His last, pre-COVID trip was working with a group of hunter gatherers in the Congo basin. “I stayed with them for several weeks,” he says. “They’re very healthy people because of their diet. But they face other dangers. A man was killed by a falling tree shortly after I left, and a young girl, barely two years old, died of a tooth infection.”
These trips offer few comforts (“It can be a bare bones existence. You need to be ready to tolerate exertion, heat, cold and hunger”) but as a youngster growing up in his native South Africa, Raubenheimer was already an eager hiker with a passion for the natural world.
The wild places he most often goes to are where he can observe primates; gorillas, orangutans, chimpanzees, lots of species of monkeys and baboons, “Not just because they’re very like us,” he says. “But because they habituate. In time, they regard you as just a normal part of the environment, so long as you treat them correctly, and you behave correctly.”
Here Raubenheimer describes a typical day observing an orangutan:
“We get up at half past three or four and head into the forest before the sun comes up to locate an orangutan that we’d previously identified. She’d still be up a tree in her sleeping nest, so we string up hammocks around the tree and wait until she wakes.”
When the orangutan finally wakes and starts feeding, the observation team is on.
“We record everything she does. Everything she eats. What she excretes. We take samples for nutritional analysis, chemical analysis, then translate those very detailed observations into the nutritional geometry models that we have created to give shape to the information.”
Nutritional geometry was created by Raubenheimer and Simpson as a graphical tool to represent complex nutritional information and allow the outcomes of changes to be predicted.
So, if these two nutritional thought leaders agree that the answer isn’t low fat, low sugar, low carb, keto or paleo, what is it?

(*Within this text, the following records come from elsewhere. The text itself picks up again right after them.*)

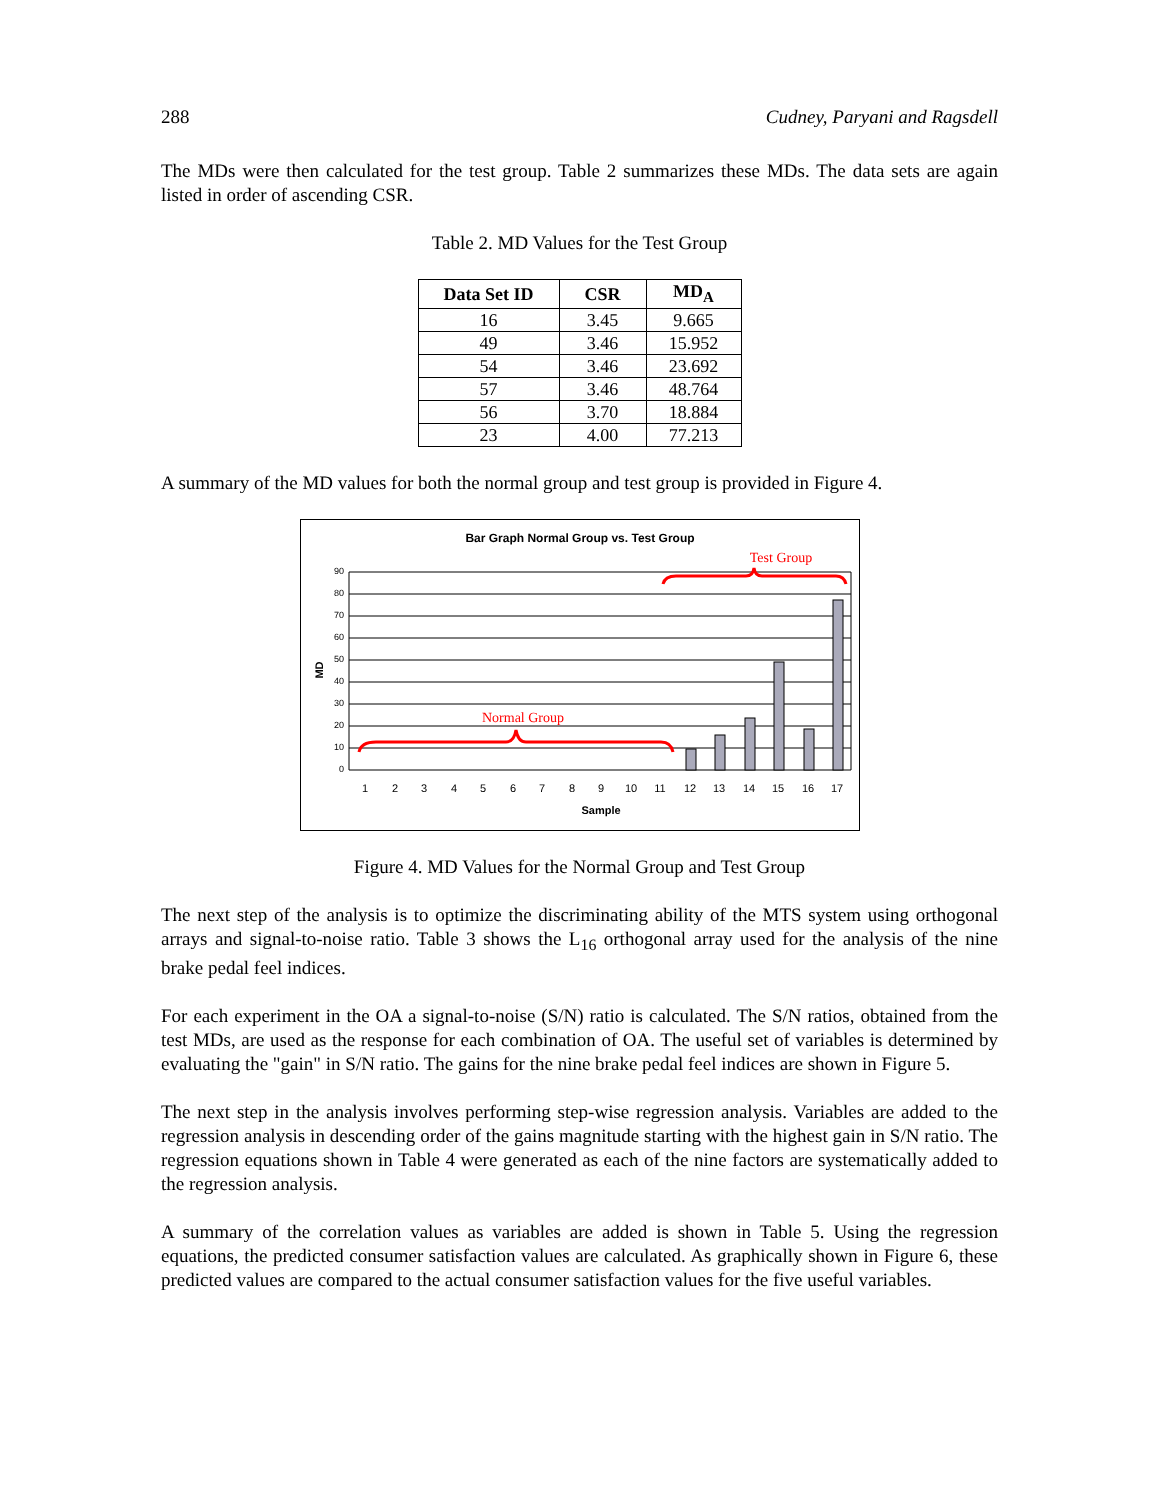288 Cudney, Paryani and Ragsdell
The MDs were then calculated for the test group. Table 2 summarizes these MDs. The data sets are again listed in order of ascending CSR.
Table 2. MD Values for the Test Group
| Data Set ID | CSR | MD<sub>A</sub> |
| --- | --- | --- |
| 16 | 3.45 | 9.665 |
| 49 | 3.46 | 15.952 |
| 54 | 3.46 | 23.692 |
| 57 | 3.46 | 48.764 |
| 56 | 3.70 | 18.884 |
| 23 | 4.00 | 77.213 |
A summary of the MD values for both the normal group and test group is provided in Figure 4.
Bar Graph Normal Group vs. Test Group
90
80
70
60
50
40
30
20
10
0
MD
1
2
3
4
5
6
7
8
9
10
11
12
13
14
15
16
17
Sample
Normal Group
Test Group
Figure 4. MD Values for the Normal Group and Test Group
The next step of the analysis is to optimize the discriminating ability of the MTS system using orthogonal arrays and signal-to-noise ratio. Table 3 shows the L<sub>16</sub> orthogonal array used for the analysis of the nine brake pedal feel indices.
For each experiment in the OA a signal-to-noise (S/N) ratio is calculated. The S/N ratios, obtained from the test MDs, are used as the response for each combination of OA. The useful set of variables is determined by evaluating the "gain" in S/N ratio. The gains for the nine brake pedal feel indices are shown in Figure 5.
The next step in the analysis involves performing step-wise regression analysis. Variables are added to the regression analysis in descending order of the gains magnitude starting with the highest gain in S/N ratio. The regression equations shown in Table 4 were generated as each of the nine factors are systematically added to the regression analysis.
A summary of the correlation values as variables are added is shown in Table 5. Using the regression equations, the predicted consumer satisfaction values are calculated. As graphically shown in Figure 6, these predicted values are compared to the actual consumer satisfaction values for the five useful variables.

Again, we return to the word ‘ecology’ and the ecology of the Western diet.
The natural food ecology of an orangutan presents it with fruit, young leaves and sometimes insects. The food ecology of many humans presents us with highly refined, high sugar, high fat foods – all of which dilute the protein in our diets. That leads to over-consumption and the all too familiar diseases of the Western diet.

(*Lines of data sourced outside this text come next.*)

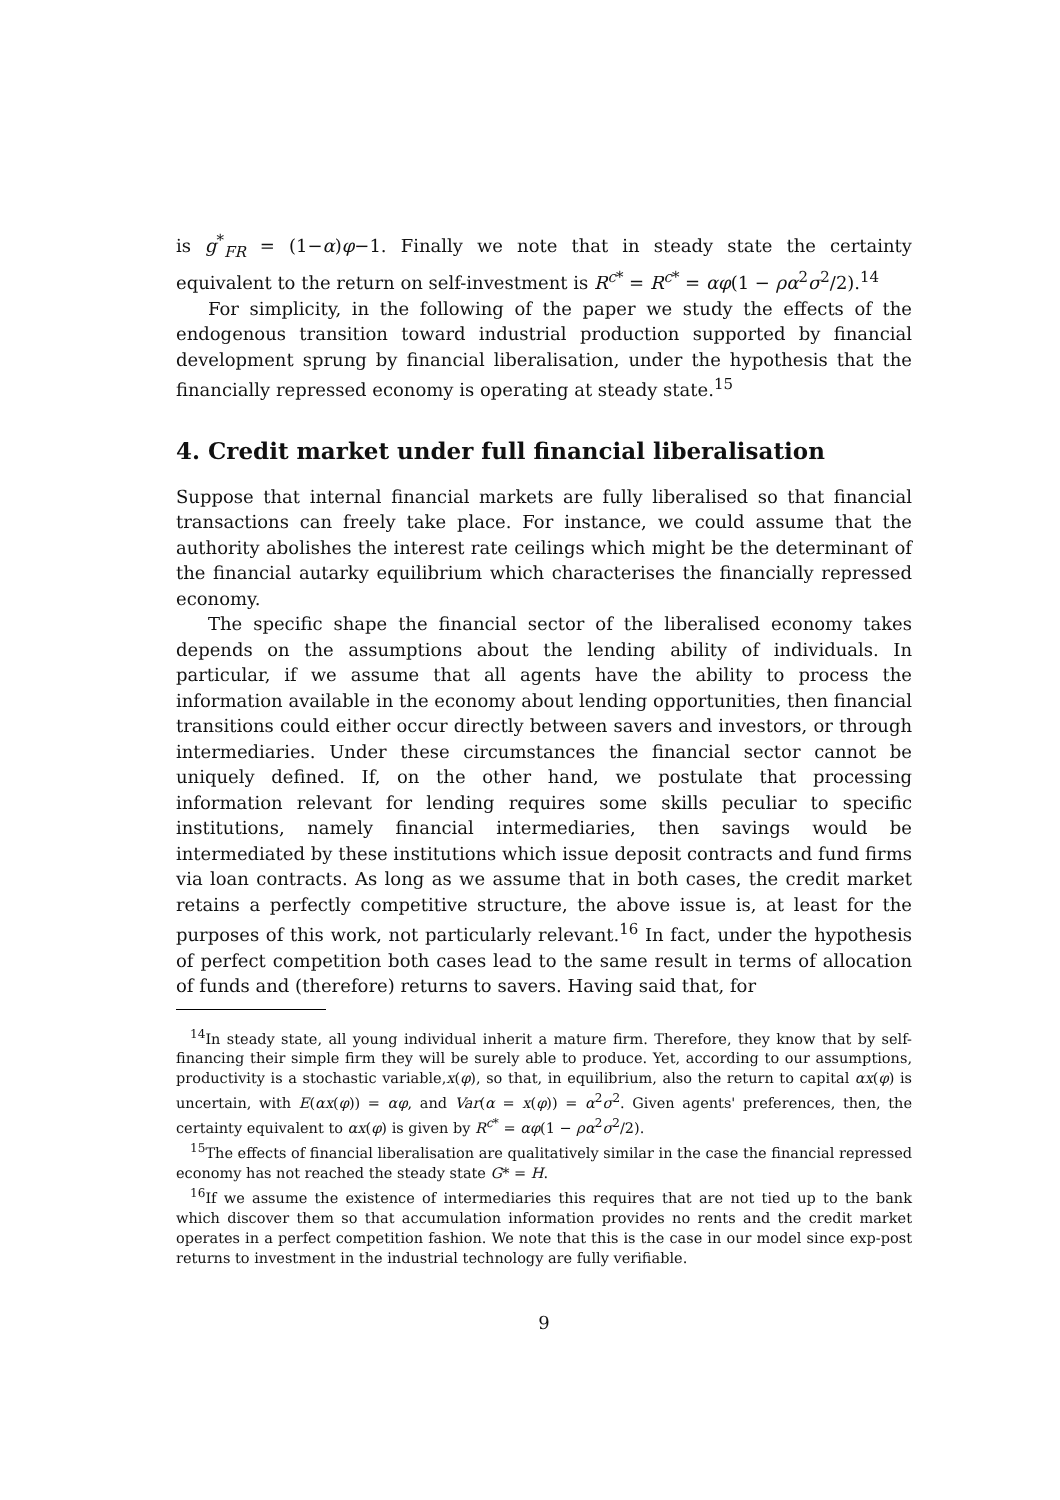is g<sup>*</sup><sub>FR</sub> = (1−α)φ−1. Finally we note that in steady state the certainty equivalent to the return on self-investment is R<sup>c*</sup> = R<sup>c*</sup> = αφ(1 − ρα<sup>2</sup>σ<sup>2</sup>/2).<sup>14</sup>
For simplicity, in the following of the paper we study the effects of the endogenous transition toward industrial production supported by financial development sprung by financial liberalisation, under the hypothesis that the financially repressed economy is operating at steady state.<sup>15</sup>
4. Credit market under full financial liberalisation
Suppose that internal financial markets are fully liberalised so that financial transactions can freely take place. For instance, we could assume that the authority abolishes the interest rate ceilings which might be the determinant of the financial autarky equilibrium which characterises the financially repressed economy.
The specific shape the financial sector of the liberalised economy takes depends on the assumptions about the lending ability of individuals. In particular, if we assume that all agents have the ability to process the information available in the economy about lending opportunities, then financial transitions could either occur directly between savers and investors, or through intermediaries. Under these circumstances the financial sector cannot be uniquely defined. If, on the other hand, we postulate that processing information relevant for lending requires some skills peculiar to specific institutions, namely financial intermediaries, then savings would be intermediated by these institutions which issue deposit contracts and fund firms via loan contracts. As long as we assume that in both cases, the credit market retains a perfectly competitive structure, the above issue is, at least for the purposes of this work, not particularly relevant.<sup>16</sup> In fact, under the hypothesis of perfect competition both cases lead to the same result in terms of allocation of funds and (therefore) returns to savers. Having said that, for
<sup>14</sup> In steady state, all young individual inherit a mature firm. Therefore, they know that by self-financing their simple firm they will be surely able to produce. Yet, according to our assumptions, productivity is a stochastic variable,x(φ), so that, in equilibrium, also the return to capital αx(φ) is uncertain, with E(αx(φ)) = αφ, and Var(α = x(φ)) = α<sup>2</sup>σ<sup>2</sup>. Given agents' preferences, then, the certainty equivalent to αx(φ) is given by R<sup>c*</sup> = αφ(1 − ρα<sup>2</sup>σ<sup>2</sup>/2).
<sup>15</sup> The effects of financial liberalisation are qualitatively similar in the case the financial repressed economy has not reached the steady state G* = H.
<sup>16</sup> If we assume the existence of intermediaries this requires that are not tied up to the bank which discover them so that accumulation information provides no rents and the credit market operates in a perfect competition fashion. We note that this is the case in our model since exp-post returns to investment in the industrial technology are fully verifiable.
9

“This isn’t really about individuals gaining or losing weight,” says Raubenheimer who is establishing the Centre of Excellence for Food System Transformation to solve problems of the Western diet through ecological methods.
“Governments should use tools like taxation, subsidies, labelling laws and health education; industry should prioritise the production of affordable, healthy foods; and consumers should use their purchasing decisions to push government and industry into making healthy eating easier.”